──────── RECORDED DATA ────────

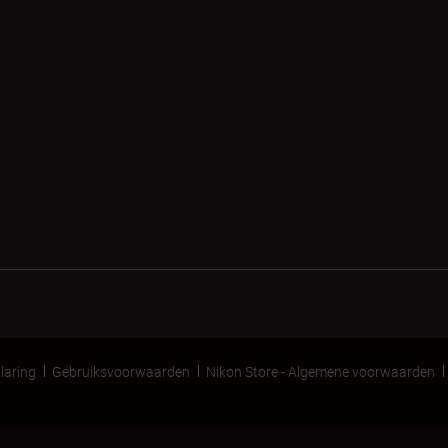
laring
Gebruiksvoorwaarden
Nikon Store - Algemene voorwaarden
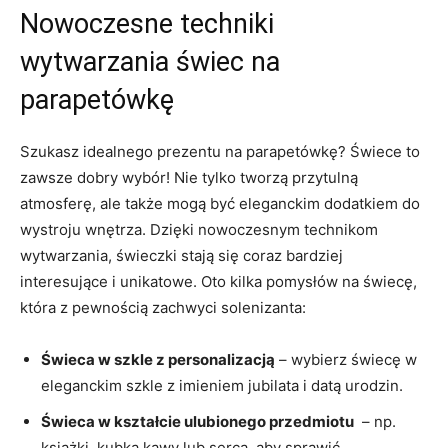
Nowoczesne techniki
wytwarzania ‍świec na
parapetówkę
Szukasz idealnego prezentu ⁣na parapetówkę? Świece to
zawsze dobry wybór! Nie tylko tworzą⁤ przytulną ​
atmosferę, ale także mogą być eleganckim dodatkiem do
wystroju wnętrza. ‌Dzięki nowoczesnym technikom
wytwarzania, świeczki stają się coraz bardziej
interesujące i unikatowe. Oto kilka ⁣pomysłów na ‍świecę,
⁣która z‍ pewnością zachwyci solenizanta:
Świeca ‍w szkle z personalizacją
– wybierz świecę w
eleganckim szkle z ‍imieniem jubilata i datą urodzin.
Świeca w kształcie ulubionego przedmiotu
⁢ – np.
książki, kubka kawy lub serca, aby sprawić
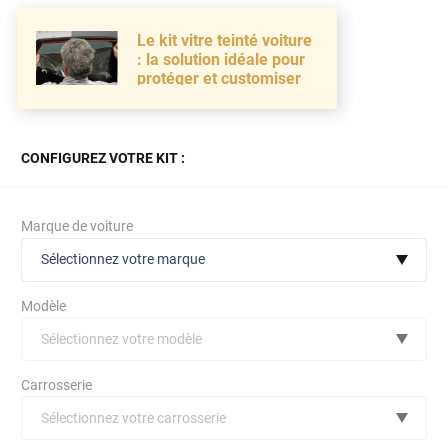
Le kit vitre teinté voiture
: la solution idéale pour
protéger et customiser
CONFIGUREZ VOTRE KIT :
Marque de voiture
Sélectionnez votre marque
Modèle
Sélectionnez votre modèle
Audi
Carrosserie
Bmw
Sélectionnez votre carrosserie
Citroën
(toutes)
undefined véhicule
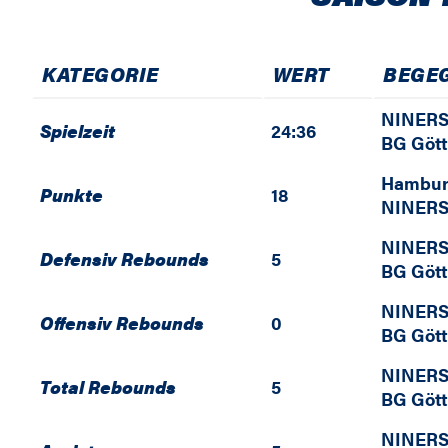
KATEGORIE
WERT
BEGE
NINERS
Spielzeit
24:36
BG Göt
Hambur
Punkte
18
NINERS
NINERS
Defensiv Rebounds
5
BG Göt
NINERS
Offensiv Rebounds
0
BG Göt
NINERS
Total Rebounds
5
BG Göt
NINERS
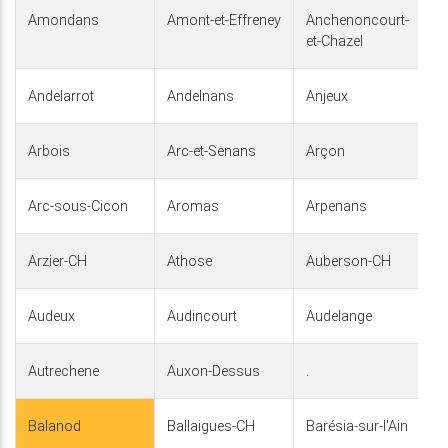
Amondans
Amont-et-Effreney
Anchenoncourt-
et-Chazel
Andelarrot
Andelnans
Anjeux
Arbois
Arc-et-Senans
Arçon
Arc-sous-Cicon
Aromas
Arpenans
Arzier-CH
Athose
Auberson-CH
Audeux
Audincourt
Audelange
Autrechene
Auxon-Dessus
.
Balanod
Ballaigues-CH
Barésia-sur-l'Ain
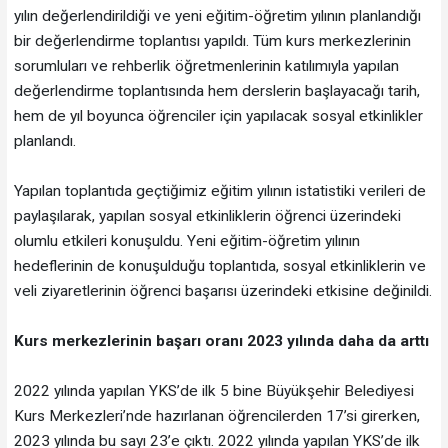
yılın değerlendirildiği ve yeni eğitim-öğretim yılının planlandığı
bir değerlendirme toplantısı yapıldı. Tüm kurs merkezlerinin
sorumluları ve rehberlik öğretmenlerinin katılımıyla yapılan
değerlendirme toplantısında hem derslerin başlayacağı tarih,
hem de yıl boyunca öğrenciler için yapılacak sosyal etkinlikler
planlandı.
Yapılan toplantıda geçtiğimiz eğitim yılının istatistiki verileri de
paylaşılarak, yapılan sosyal etkinliklerin öğrenci üzerindeki
olumlu etkileri konuşuldu. Yeni eğitim-öğretim yılının
hedeflerinin de konuşulduğu toplantıda, sosyal etkinliklerin ve
veli ziyaretlerinin öğrenci başarısı üzerindeki etkisine değinildi.
Kurs merkezlerinin başarı oranı 2023 yılında daha da arttı
2022 yılında yapılan YKS’de ilk 5 bine Büyükşehir Belediyesi
Kurs Merkezleri’nde hazırlanan öğrencilerden 17’si girerken,
2023 yılında bu sayı 23’e çıktı. 2022 yılında yapılan YKS’de ilk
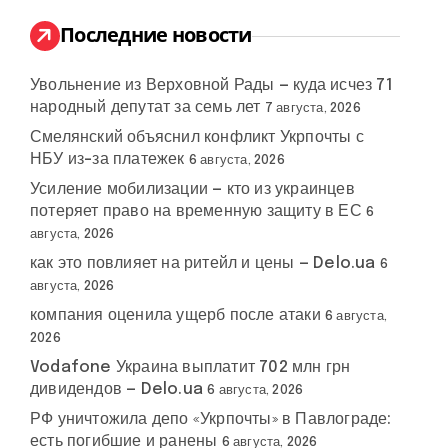
и
:
Последние новости
Увольнение из Верховной Рады — куда исчез 71
народный депутат за семь лет
7 августа, 2026
Смелянский объяснил конфликт Укрпочты с
НБУ из-за платежек
6 августа, 2026
Усиление мобилизации — кто из украинцев
потеряет право на временную защиту в ЕС
6
августа, 2026
как это повлияет на ритейл и цены — Delo.ua
6
августа, 2026
компания оценила ущерб после атаки
6 августа,
2026
Vodafone Украина выплатит 702 млн грн
дивидендов — Delo.ua
6 августа, 2026
РФ уничтожила депо «Укрпочты» в Павлограде:
есть погибшие и ранены
6 августа, 2026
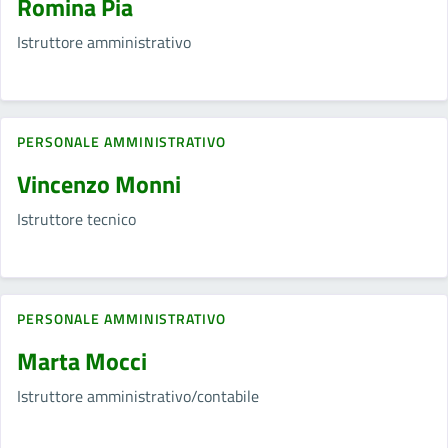
Romina Pia
Istruttore amministrativo
PERSONALE AMMINISTRATIVO
Vincenzo Monni
Istruttore tecnico
PERSONALE AMMINISTRATIVO
Marta Mocci
Istruttore amministrativo/contabile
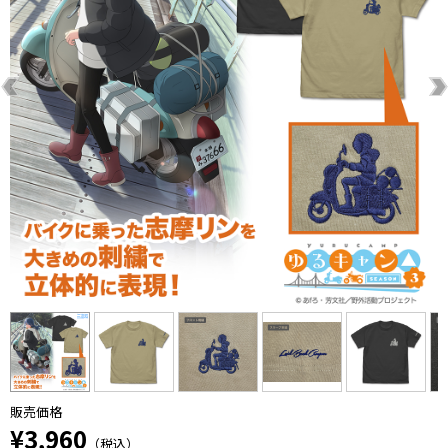
販売価格
¥3,960
（税込）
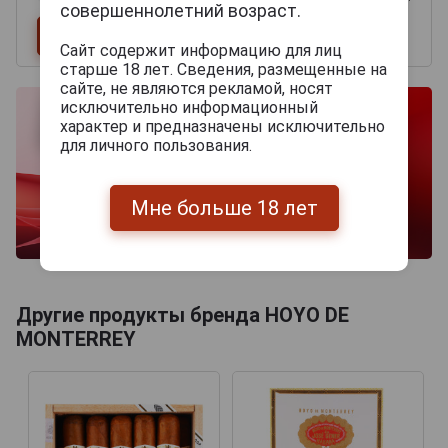
совершеннолетний возраст.
Сайт содержит информацию для лиц
старше 18 лет. Сведения, размещенные на
сайте, не являются рекламой, носят
исключительно информационный
характер и предназначены исключительно
для личного пользования.
Мне больше 18 лет
Другие продукты бренда HOYO DE
MONTERREY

────────

**BRIEF**
Beginning at the line that holds "совершеннолетний возраст.", reproduce the lines exactly up to and including the final line of the entries.

**EXPECTED ANSWER**
совершеннолетний возраст.
Сайт содержит информацию для лиц
старше 18 лет. Сведения, размещенные на
сайте, не являются рекламой, носят
исключительно информационный
характер и предназначены исключительно
для личного пользования.
Мне больше 18 лет
Другие продукты бренда HOYO DE
MONTERREY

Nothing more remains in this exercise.